The hôtel was built for a peruke-maker, Abraham Peyrenc de Moras, who had speculated successfully in the ill-fated paper money schemes of John Law that had ruined many, at a time when the Faubourg Saint-Germain was still suburban in character. His house, the most superb in the neighborhood, was built as a free-standing structure, not built entre cour et jardin, “between entrance court and garden” with party walls against adjoining buildings, as hôtels in more densely-built quarters of Paris have traditionally been built since the seventeenth century.
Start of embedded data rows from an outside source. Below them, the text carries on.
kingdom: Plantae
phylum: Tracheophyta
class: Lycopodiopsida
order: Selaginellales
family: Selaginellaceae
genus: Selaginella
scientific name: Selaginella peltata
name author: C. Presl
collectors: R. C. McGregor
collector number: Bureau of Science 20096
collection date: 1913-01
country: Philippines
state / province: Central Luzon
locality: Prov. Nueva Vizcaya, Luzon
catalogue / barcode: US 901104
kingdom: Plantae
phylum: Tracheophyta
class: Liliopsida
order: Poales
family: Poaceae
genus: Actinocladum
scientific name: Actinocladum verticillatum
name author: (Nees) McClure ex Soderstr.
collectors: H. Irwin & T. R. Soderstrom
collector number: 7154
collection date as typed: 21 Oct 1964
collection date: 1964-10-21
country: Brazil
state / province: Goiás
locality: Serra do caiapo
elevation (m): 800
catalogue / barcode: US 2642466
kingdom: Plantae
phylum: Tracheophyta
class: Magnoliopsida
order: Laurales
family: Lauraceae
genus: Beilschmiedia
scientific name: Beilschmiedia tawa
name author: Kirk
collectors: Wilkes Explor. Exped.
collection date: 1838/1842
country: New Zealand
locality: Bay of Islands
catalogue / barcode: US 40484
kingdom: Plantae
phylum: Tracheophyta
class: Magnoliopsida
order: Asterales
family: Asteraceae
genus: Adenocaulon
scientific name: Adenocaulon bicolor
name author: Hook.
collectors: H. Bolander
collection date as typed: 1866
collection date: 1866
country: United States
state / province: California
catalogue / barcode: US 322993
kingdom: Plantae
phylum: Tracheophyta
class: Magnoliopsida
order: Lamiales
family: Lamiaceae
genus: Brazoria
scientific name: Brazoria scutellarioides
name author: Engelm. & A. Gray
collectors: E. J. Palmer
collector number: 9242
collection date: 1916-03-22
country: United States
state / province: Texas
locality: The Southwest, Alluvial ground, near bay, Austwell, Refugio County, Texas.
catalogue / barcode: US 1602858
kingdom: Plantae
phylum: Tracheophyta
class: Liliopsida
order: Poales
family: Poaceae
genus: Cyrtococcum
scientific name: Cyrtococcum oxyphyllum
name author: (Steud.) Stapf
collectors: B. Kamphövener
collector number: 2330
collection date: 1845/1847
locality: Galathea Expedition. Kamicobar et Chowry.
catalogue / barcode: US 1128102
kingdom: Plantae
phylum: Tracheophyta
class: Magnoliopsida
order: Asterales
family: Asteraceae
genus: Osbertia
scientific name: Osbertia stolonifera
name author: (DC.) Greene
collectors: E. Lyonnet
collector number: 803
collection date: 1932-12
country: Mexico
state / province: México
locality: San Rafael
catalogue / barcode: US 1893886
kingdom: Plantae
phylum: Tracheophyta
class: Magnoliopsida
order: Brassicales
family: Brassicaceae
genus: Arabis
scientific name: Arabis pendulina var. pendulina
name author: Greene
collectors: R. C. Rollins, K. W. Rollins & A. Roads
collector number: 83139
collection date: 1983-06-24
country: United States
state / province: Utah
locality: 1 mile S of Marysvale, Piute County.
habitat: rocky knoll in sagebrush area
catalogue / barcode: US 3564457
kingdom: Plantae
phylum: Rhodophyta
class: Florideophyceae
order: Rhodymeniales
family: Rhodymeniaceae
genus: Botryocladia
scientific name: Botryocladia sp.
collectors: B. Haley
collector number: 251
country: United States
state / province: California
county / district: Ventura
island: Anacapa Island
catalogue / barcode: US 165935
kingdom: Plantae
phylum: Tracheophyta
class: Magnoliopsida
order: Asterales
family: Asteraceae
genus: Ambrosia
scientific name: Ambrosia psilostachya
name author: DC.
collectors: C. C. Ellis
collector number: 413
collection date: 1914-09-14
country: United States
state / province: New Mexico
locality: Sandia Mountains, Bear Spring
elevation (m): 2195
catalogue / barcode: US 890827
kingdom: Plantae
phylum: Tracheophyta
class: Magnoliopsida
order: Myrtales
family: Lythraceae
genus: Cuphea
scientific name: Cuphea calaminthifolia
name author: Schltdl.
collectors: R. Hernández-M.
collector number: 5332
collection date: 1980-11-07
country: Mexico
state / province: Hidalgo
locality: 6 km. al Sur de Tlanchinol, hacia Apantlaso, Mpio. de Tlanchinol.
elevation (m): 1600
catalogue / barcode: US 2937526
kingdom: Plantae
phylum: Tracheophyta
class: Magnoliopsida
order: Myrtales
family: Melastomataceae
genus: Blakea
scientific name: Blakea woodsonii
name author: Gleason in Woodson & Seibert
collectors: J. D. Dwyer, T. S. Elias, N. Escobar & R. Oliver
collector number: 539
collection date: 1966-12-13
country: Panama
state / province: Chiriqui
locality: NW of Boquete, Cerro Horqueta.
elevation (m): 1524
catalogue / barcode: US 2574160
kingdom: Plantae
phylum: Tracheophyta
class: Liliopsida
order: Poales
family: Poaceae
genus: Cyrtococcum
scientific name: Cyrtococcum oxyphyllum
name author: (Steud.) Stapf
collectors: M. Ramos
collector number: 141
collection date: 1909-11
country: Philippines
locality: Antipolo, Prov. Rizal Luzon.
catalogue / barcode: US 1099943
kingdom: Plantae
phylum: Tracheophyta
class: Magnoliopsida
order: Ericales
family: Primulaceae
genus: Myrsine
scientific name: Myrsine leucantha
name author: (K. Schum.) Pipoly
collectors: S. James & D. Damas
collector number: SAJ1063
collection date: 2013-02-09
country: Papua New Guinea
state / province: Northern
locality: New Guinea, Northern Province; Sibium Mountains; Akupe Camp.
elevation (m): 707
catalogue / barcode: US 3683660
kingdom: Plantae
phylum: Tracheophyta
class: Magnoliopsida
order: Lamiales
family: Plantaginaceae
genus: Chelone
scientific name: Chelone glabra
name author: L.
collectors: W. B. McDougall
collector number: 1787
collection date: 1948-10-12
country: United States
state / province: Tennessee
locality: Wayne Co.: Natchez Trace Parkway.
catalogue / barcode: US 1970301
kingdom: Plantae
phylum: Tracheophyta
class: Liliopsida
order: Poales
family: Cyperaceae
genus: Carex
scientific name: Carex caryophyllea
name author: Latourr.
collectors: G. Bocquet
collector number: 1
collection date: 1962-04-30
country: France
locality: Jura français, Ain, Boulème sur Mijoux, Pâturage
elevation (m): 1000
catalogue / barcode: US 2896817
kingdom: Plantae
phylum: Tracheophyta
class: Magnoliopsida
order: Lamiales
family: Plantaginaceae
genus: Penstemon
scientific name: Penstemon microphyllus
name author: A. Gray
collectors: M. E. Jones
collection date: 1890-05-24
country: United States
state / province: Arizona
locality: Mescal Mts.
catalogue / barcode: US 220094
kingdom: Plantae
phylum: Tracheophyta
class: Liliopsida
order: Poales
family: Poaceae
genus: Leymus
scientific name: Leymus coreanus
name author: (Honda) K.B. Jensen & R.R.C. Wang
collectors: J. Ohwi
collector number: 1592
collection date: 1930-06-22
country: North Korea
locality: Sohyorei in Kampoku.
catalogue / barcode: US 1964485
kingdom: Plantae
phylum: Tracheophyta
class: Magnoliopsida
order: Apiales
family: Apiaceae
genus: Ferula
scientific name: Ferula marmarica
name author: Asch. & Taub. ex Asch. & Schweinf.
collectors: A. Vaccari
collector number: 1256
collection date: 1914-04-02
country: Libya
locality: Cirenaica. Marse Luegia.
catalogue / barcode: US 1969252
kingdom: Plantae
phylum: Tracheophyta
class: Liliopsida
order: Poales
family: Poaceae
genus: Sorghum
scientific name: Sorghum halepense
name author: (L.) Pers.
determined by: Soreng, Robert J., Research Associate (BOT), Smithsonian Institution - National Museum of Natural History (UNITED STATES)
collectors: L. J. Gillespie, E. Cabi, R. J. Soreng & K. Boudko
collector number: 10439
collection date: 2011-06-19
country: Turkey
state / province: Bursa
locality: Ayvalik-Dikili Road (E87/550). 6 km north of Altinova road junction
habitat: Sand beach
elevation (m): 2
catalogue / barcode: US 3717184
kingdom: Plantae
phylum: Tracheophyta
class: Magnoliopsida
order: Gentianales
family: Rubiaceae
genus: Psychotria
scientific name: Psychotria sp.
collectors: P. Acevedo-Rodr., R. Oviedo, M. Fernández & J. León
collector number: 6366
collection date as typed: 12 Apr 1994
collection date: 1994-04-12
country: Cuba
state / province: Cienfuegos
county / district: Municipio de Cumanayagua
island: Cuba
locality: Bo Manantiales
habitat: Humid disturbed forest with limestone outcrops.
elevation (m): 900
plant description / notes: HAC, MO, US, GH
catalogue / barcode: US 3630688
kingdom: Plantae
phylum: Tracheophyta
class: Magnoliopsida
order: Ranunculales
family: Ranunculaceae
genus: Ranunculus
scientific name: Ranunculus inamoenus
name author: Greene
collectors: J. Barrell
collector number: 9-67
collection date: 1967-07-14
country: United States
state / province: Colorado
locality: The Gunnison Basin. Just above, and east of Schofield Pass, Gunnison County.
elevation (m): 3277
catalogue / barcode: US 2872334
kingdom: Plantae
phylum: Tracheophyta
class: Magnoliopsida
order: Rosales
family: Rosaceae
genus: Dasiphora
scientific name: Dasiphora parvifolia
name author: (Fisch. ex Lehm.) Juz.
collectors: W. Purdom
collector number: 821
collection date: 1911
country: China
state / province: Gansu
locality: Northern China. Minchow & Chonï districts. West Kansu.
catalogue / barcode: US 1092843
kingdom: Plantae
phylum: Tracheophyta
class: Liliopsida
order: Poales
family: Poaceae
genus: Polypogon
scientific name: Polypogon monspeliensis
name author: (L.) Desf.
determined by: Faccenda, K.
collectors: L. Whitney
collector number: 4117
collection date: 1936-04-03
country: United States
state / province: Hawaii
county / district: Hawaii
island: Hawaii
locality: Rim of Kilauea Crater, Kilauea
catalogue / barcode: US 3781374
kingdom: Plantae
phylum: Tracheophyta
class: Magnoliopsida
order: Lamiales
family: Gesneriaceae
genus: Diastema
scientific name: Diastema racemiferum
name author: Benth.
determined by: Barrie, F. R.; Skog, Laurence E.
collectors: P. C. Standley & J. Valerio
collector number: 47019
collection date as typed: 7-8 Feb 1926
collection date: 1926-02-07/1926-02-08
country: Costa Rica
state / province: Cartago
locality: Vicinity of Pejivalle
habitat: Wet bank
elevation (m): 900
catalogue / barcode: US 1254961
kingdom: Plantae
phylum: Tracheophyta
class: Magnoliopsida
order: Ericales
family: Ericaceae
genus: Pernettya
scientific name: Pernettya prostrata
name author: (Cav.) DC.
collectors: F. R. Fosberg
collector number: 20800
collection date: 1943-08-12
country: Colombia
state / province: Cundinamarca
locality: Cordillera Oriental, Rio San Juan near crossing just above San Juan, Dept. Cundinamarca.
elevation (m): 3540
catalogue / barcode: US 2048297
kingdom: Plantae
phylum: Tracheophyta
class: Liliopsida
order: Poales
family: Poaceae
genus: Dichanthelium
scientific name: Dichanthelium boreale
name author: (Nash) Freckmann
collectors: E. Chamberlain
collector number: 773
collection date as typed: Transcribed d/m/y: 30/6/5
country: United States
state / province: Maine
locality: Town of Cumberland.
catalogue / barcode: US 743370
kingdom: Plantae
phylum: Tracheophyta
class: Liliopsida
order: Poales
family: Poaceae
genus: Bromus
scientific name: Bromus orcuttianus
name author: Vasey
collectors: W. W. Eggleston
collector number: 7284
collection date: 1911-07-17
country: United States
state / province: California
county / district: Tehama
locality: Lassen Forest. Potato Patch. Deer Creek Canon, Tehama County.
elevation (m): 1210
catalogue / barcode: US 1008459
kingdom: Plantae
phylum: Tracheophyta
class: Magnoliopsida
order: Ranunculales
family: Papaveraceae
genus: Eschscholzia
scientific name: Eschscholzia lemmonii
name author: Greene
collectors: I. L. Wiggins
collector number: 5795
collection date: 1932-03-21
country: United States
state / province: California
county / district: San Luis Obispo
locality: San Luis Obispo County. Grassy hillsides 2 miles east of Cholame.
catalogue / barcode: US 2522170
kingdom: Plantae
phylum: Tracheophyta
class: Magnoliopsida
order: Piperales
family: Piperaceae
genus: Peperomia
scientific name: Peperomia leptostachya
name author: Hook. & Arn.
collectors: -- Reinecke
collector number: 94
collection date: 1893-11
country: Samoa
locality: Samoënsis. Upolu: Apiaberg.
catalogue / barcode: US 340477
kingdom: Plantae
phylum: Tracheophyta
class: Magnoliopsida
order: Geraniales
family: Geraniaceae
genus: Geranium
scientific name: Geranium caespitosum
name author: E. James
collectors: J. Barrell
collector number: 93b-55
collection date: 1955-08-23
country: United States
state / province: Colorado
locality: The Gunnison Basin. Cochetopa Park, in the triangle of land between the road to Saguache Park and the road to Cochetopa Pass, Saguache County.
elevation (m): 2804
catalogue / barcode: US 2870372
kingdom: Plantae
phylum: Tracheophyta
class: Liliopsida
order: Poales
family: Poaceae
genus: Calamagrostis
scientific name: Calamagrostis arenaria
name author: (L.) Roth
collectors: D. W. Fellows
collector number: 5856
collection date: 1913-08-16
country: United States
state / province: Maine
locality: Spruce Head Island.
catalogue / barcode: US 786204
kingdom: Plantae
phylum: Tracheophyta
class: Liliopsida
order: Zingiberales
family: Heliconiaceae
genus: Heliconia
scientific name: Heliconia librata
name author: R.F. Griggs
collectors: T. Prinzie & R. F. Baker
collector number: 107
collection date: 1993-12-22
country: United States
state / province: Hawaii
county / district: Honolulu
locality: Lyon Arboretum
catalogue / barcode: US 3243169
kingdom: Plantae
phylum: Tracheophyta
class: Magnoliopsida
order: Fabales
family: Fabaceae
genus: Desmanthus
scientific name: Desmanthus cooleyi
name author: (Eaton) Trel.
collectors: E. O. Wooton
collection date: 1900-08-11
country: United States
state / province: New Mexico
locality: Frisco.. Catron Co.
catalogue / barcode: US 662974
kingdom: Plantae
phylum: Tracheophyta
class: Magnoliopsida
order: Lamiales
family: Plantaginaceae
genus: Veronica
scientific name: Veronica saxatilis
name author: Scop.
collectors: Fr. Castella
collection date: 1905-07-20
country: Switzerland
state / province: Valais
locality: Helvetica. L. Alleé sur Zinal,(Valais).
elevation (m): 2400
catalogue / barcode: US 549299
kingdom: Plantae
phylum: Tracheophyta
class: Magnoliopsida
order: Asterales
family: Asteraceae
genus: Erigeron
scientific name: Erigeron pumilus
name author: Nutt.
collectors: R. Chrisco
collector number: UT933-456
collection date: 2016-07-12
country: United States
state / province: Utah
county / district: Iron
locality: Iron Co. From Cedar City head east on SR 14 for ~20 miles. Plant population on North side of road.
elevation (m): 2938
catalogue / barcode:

The house is still surrounded by three hectares/7.3 acres of grounds.

During Napoleon’s reign, the Hôtel de Biron was the seat of the Papal legate and then of the Russian ambassador. In 1820 it was given to the Société du Sacré-Coeur de Jésus, whose Dames du Sacre-Coeur, dedicated to the education of young women, converted the hotel into a boarding school for girls from aristocratic families, and stripped the house of all luxuries, mirrors and boiseries and added a chapel.

Under the 1905 French law on the separation of Church and State, however, the school was forced to close. The house was subdivided into lodgings, and plans were afoot to demolish the mansion entirely and replace it by a block of flats. August Rodin rented several rooms on the ground floor in which to store his sculptures. The rooms became his studio; there he worked and entertained friends among the overgrown gardens. In 1909, Rodin, at the height of his fame, began to agitate for the Hôtel Biron to become a museum of his work. He made a bequest of his property, his archives and the contents of his studio at the time of his death, and the French government accepted in 1916. The museum opened in 1919.